In an energy access gap, people find alternatives. If Nigeria could resource their own natural gas, they would have a cleaner alternative to the nation’s 40 million diesel generators, says Boer, and they wouldn’t need to cut down forests just to cook the day’s meal.

According to the International Energy Agency, even if Africa tapped all its known gas reserves, the continent’s global emissions would only rise from 3 percent to 3.5 percent. (The United States alone is responsible for 14 percent of the world’s fossil fuel emissions, and the European Union responsible for 8 percent.) Because the continent produces so few emissions, they receive only 5.5 percent of climate financing, yet are expected to jump to renewable energy grids without a fossil fuel transition. “We’re not at a point where that makes sense: the capital wasn’t available – the technology is still expensive. It’s almost like they were trying to force something that we were 10 years away from being ready for,” said Boer.

This fall, Boer became the President of of Calvin College in Grand Rapids, Michigan.
Boer’s visit to one of Nigeria’s oldest mini-grid sites located in Rivers State, Niger Delta, Nigeria while he was CEO of All On.

My neighbour or the earth?

The phrase “just transition” has been rising in climate talks since the Ukraine war. ‘Just Transition’ was the first roundtable session of COP27. It appears that developed nations are more willing to talk about tempering ideology with justice in their own development plans now that they face a cold winter; will they extend the same flexibility to other nations?

“So what is the case for justice, social justice, fairness?” asked Osinbajo. “Energy, in our case gas, plays [a critical role] in catalyzing economic development and supporting people’s health and livelihoods, especially in poorer countries.”

I couldn’t help but wonder – what are Reformed people to do with news that seemingly pits social justice against creation care, two of our dearest values? I asked Boer, who became Calvin University’s 12th president this October. He understands the Reformed worldview, and the tension in this question. “It’s about balance,” Boer said. He maintains that “the climate is incredibly important, but we also need to do it in the right way at the right time.”

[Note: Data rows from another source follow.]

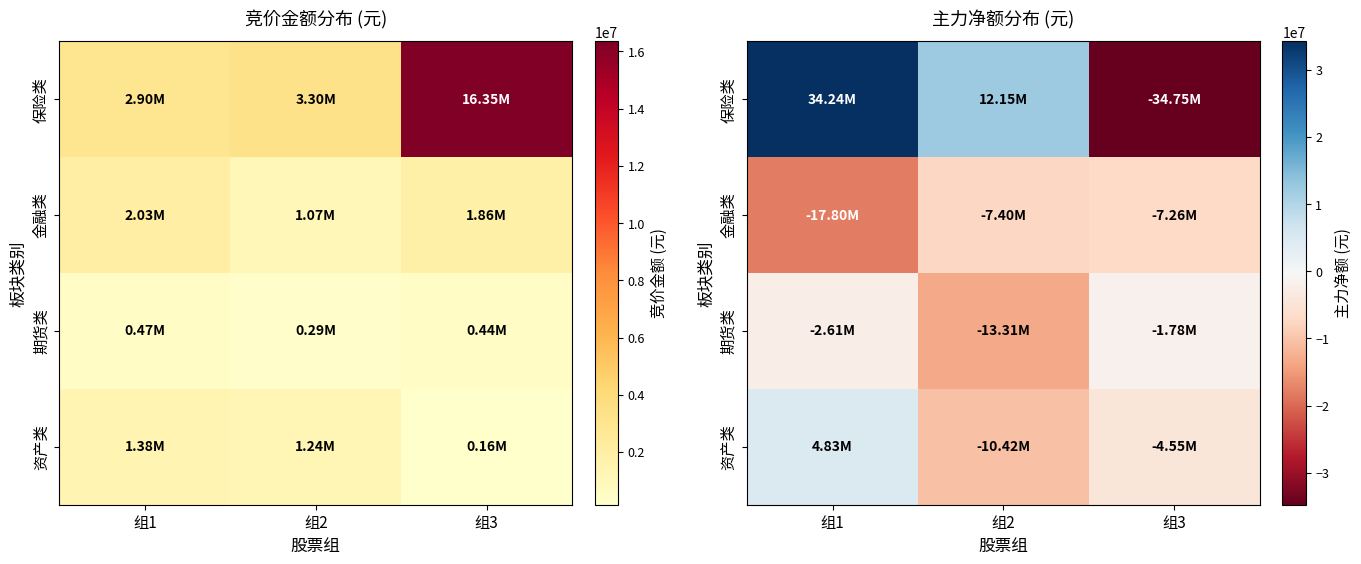

How many distinct data groups are displayed?

4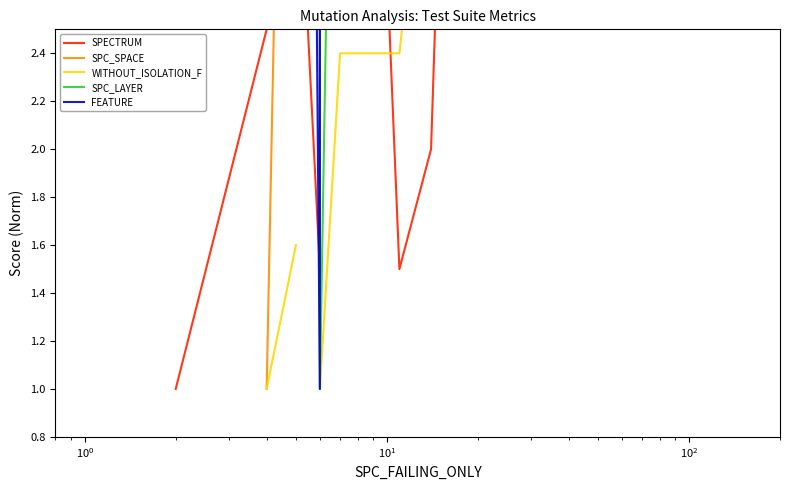

The value of FEATURE at $\mathdefault{10^{1}}$ is 6.1. True or false?

False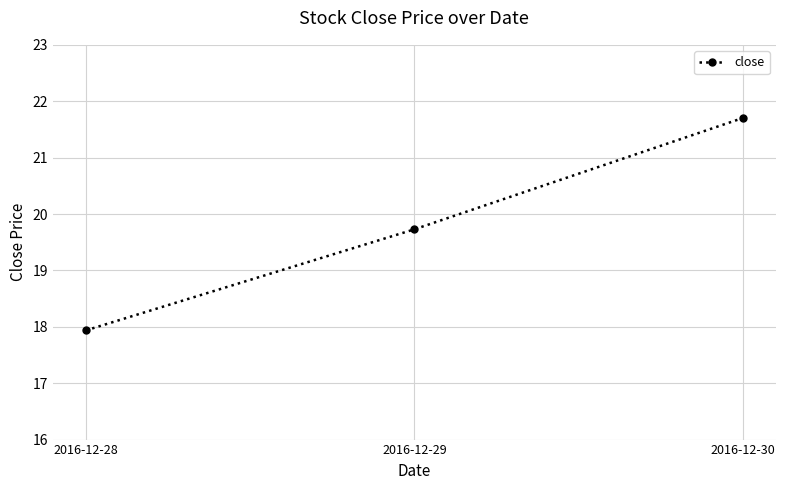

What is the difference between the values at 2016-12-28 and 2016-12-30?

3.8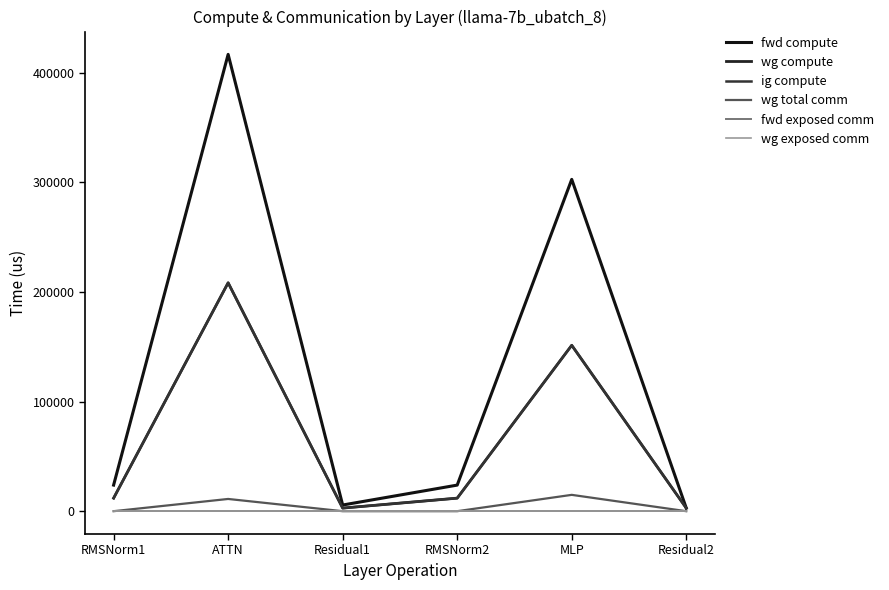

Reading left to right, transcribe all the data shown in this chart.

fwd compute: 23803.3	416788.9	5629.0	23803.3	302742.0	2814.5
wg compute: 11901.6	208394.5	2814.5	11901.6	151371.0	2814.5
ig compute: 11901.6	208394.5	2814.5	11901.6	151371.0	2814.5
wg total comm: 0.0	11160.8	0.0	0.0	14903.8	0.0
fwd exposed comm: 0.0	0.0	0.0	0.0	0.0	0.0
wg exposed comm: 0.0	0.0	0.0	0.0	0.0	0.0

“We need to find a way that simultaneously lifts people out of poverty while slowly making that transition to cleaner energies. It has to be a more balanced approach where rich nations are taking into consideration the realities of energy poverty and not forcing an agenda that doesn’t make sense.”

Maybe we will see more collaborative approaches in the coming months and years, if African nations are allowed funding for domestic energy purposes. Then we can work out long-term solutions together.